Former Preston North End winger Lee Ashcroft could be investigated by the FA over alleged sexist comments made towards a female football coach during a non-league football match.
Gresley first-team coach Hannah Dingley claims Ashcroft – who is the current manager of Northwich Victoria – used threatening and abusive language based on gender towards her, when the two sides met a week last Saturday at the Victoria Stadium.
It is alleged that the ex-West Bromwich Albion and England Under-21s international made a number of comments towards Dingley when she celebrated Gresley’s second goal and then again when the Vics equalised. The match ended in a 2-2 draw.

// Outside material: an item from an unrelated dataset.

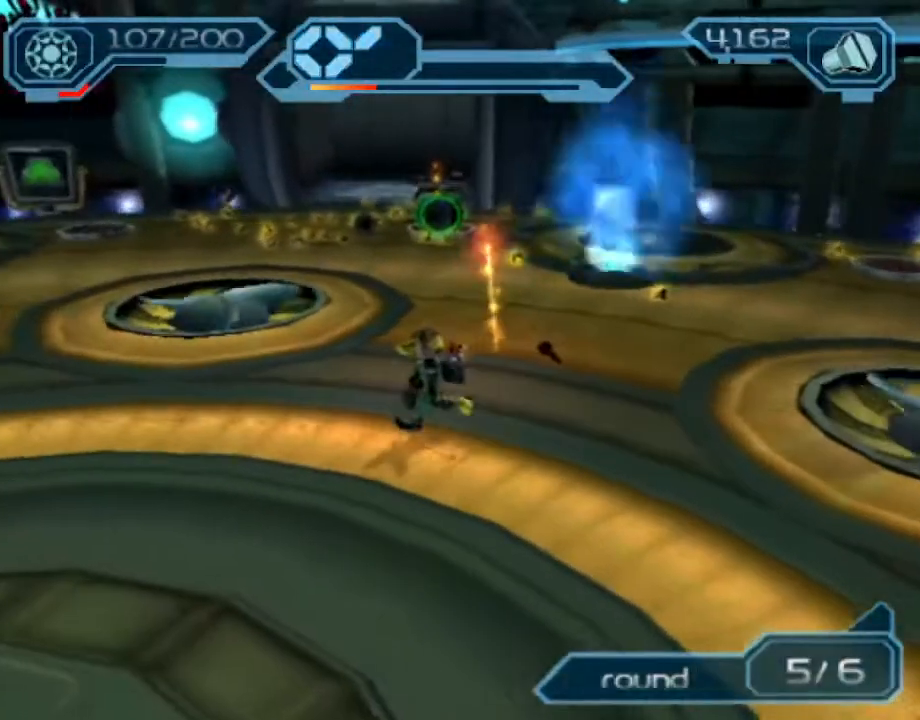
{"buttons": ["CIRCLE", "R2"], "left_stick": "center", "right_stick": "center", "events": [[133, "left_stick", "center"], [267, "left_stick", "left"], [450, "left_stick", "center"]]}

Gresley chairman Barry North said: “Hannah was visibly upset after the game when she came to see me about the alleged remarks made by Lee Ashcroft.
“I had already moved from the main stand to a different part of the ground with my wife at half-time because I hadn’t wanted to continue hearing the bad language coming from the Northwich technical area.
“I was appalled by what Hannah had told me had been said, and our manager and substitutes all confirmed they’d heard it. Sexism is as bad as racism and I want the FA to take it seriously.”
It is believed that Dingley, who is part of manager Gary Norton’s backroom team at the Moat ground, reported the matter to referee Marc Parry and provided a written statement to the FA.
Northwich chairman Jim Rushe said: “I was sat in the stand behind Lee and I didn’t see anything between him and a female.
“We’ve heard nothing from the FA or the league, so it would be wrong for me to comment until we do.”
Ashcroft has been in trouble before with the FA over remarks he is claimed to have made while he was manager of NPL Premier Division side Kendal Town.
In 2010 he was banned from all football activity for three months after being sent off for allegedly using abusive and/or indecently insulting words towards match officials in a game against Kings Lynn on October 3, 2009.
Kendal did appeal against the length of the ban, deeming it to be excessive. But the FA said the suspension reflected the severity of the language used by Ashcroft.
On receiving the ban two years ago, Ashcroft – who will not be drawn on Gresley’s complaint against him until he is contacted by the FA – said that he would learn from his enforced absence from the game.
He was quoted at the time as saying: “I am still convinced I did nothing wrong. It is an horrendous ban but I have got to accept it.
“I will learn from this and become a better manager. I will turn this negative time in my career into a positive one.”
An FA spokesman confirmed that they had received a complaint from Gresley but indicated the investigation was in its early stages.